WHAT TO WORK ON:
Return the lines of the material below exactly as they appear, beginning at the line that contains "Is there any" and continuing through the end of the material. Omit the pictures from your answer.

MATERIAL SUPPLIED:
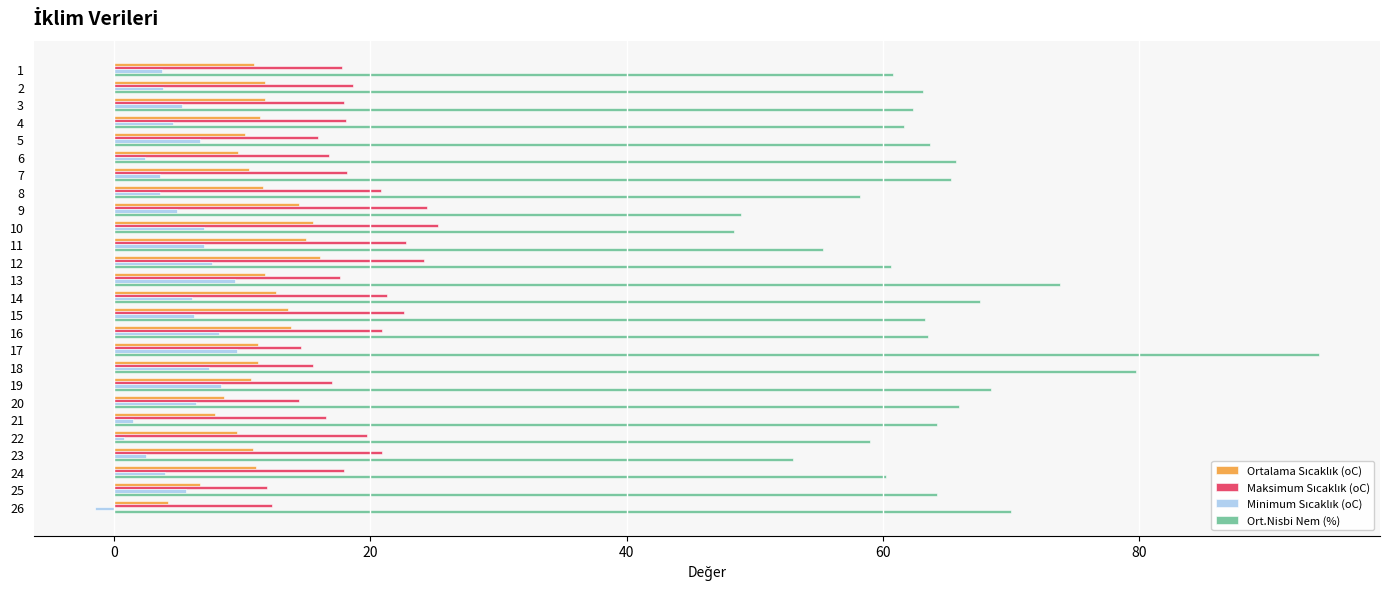

The value of Ort.Nisbi Nem (%) at 14 is 36.0. True or false?

False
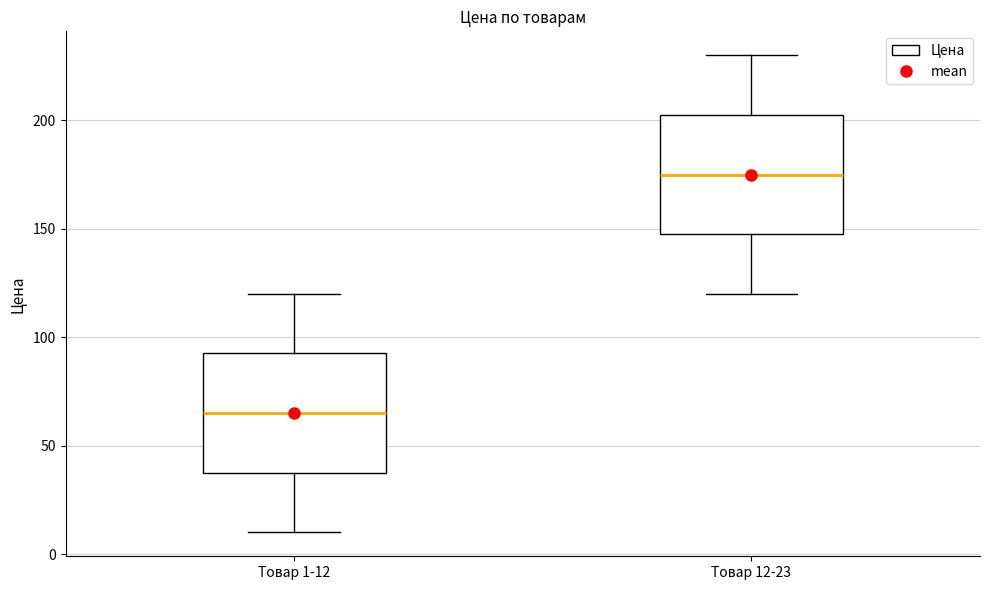

Reading left to right, transcribe this box plot: for each box, give where its median line is, the range the box spans, and where its two whiskers end, as read against the y-axis. The values are not printed on the chart, so give them approximately, as read against the axis.

Товар 1-12: median 65, box 40 to 95, whiskers 10 to 120
Товар 12-23: median 175, box 150 to 205, whiskers 120 to 230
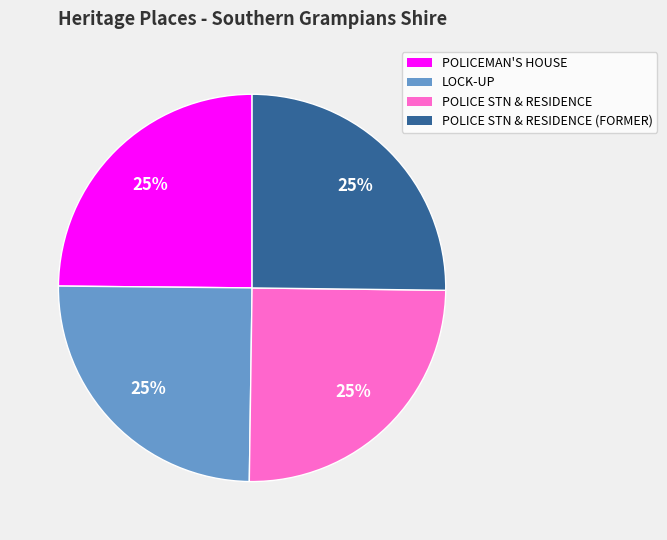

Is there any slice that represents more than half of the pie?

No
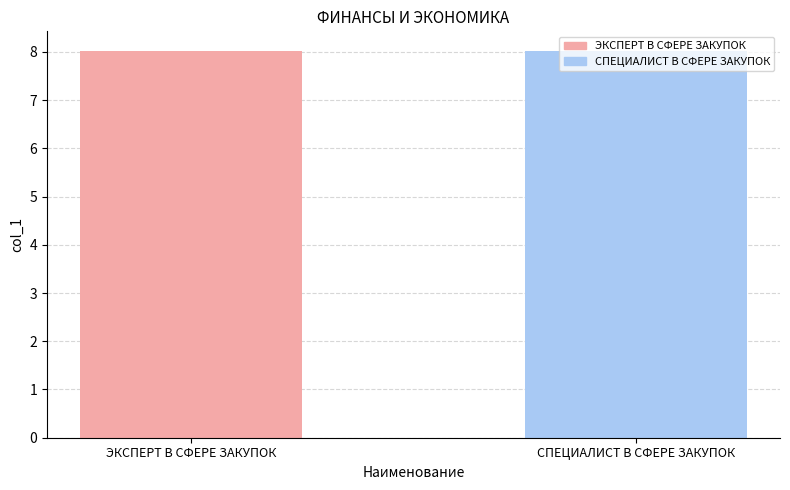

What is the smallest value displayed?

8.0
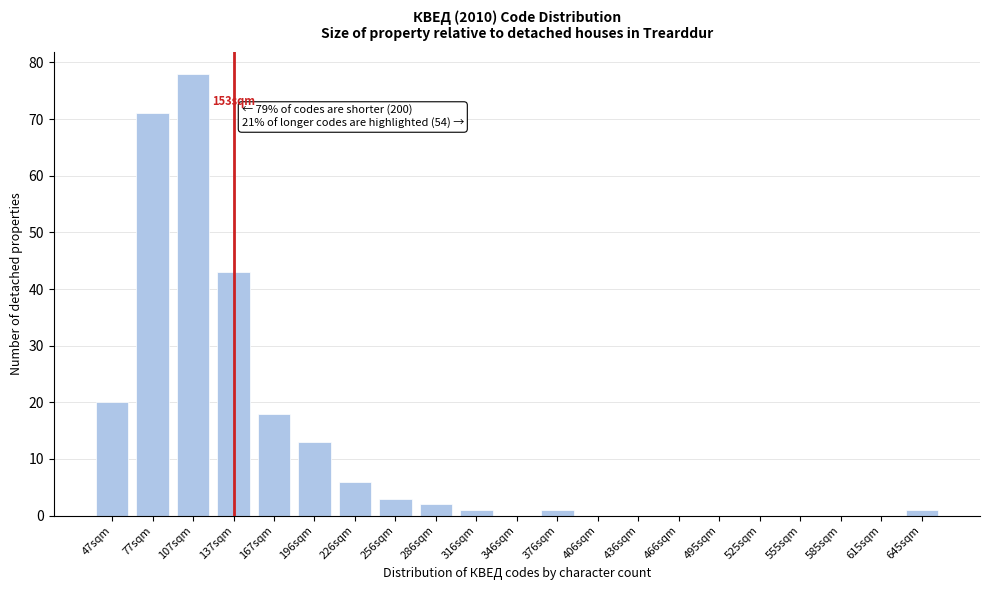

Reading left to right, transcribe all the data shown in this chart.

47sqm=20	77sqm=71	107sqm=78	137sqm=43	167sqm=18	196sqm=13	226sqm=6	256sqm=3	286sqm=2	316sqm=1	346sqm=0	376sqm=1	406sqm=0	436sqm=0	466sqm=0	495sqm=0	525sqm=0	555sqm=0	585sqm=0	615sqm=0	645sqm=1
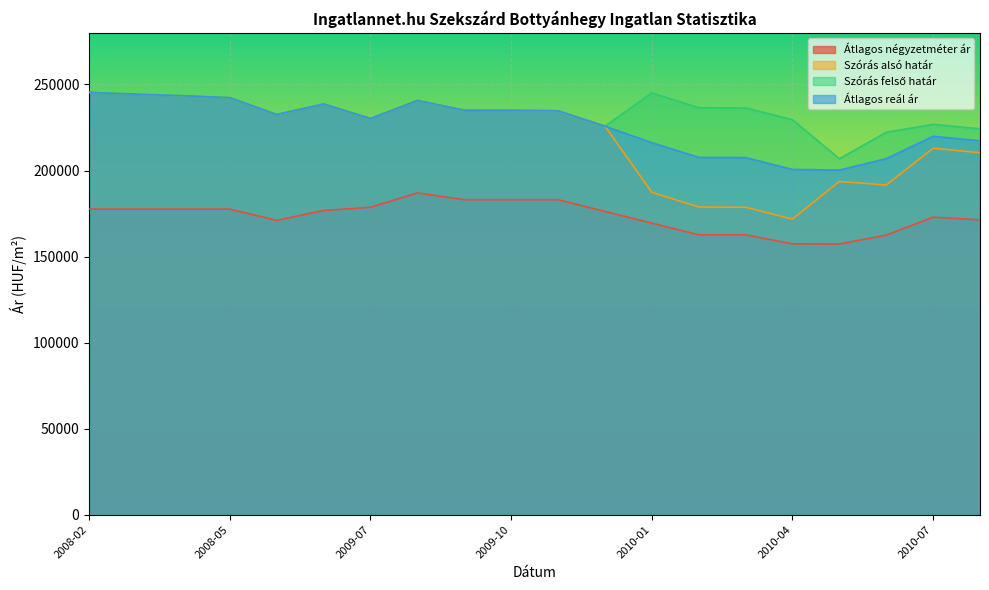

True or false: Szórás alsó határ and Átlagos reál ár cross at least once.

False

SOLVED PROBLEM:
Is there any slice that represents more than half of the pie?

No

What is the smallest value displayed?

8.0

Reading left to right, transcribe all the data shown in this chart.

47sqm=20	77sqm=71	107sqm=78	137sqm=43	167sqm=18	196sqm=13	226sqm=6	256sqm=3	286sqm=2	316sqm=1	346sqm=0	376sqm=1	406sqm=0	436sqm=0	466sqm=0	495sqm=0	525sqm=0	555sqm=0	585sqm=0	615sqm=0	645sqm=1

True or false: Szórás alsó határ and Átlagos reál ár cross at least once.

False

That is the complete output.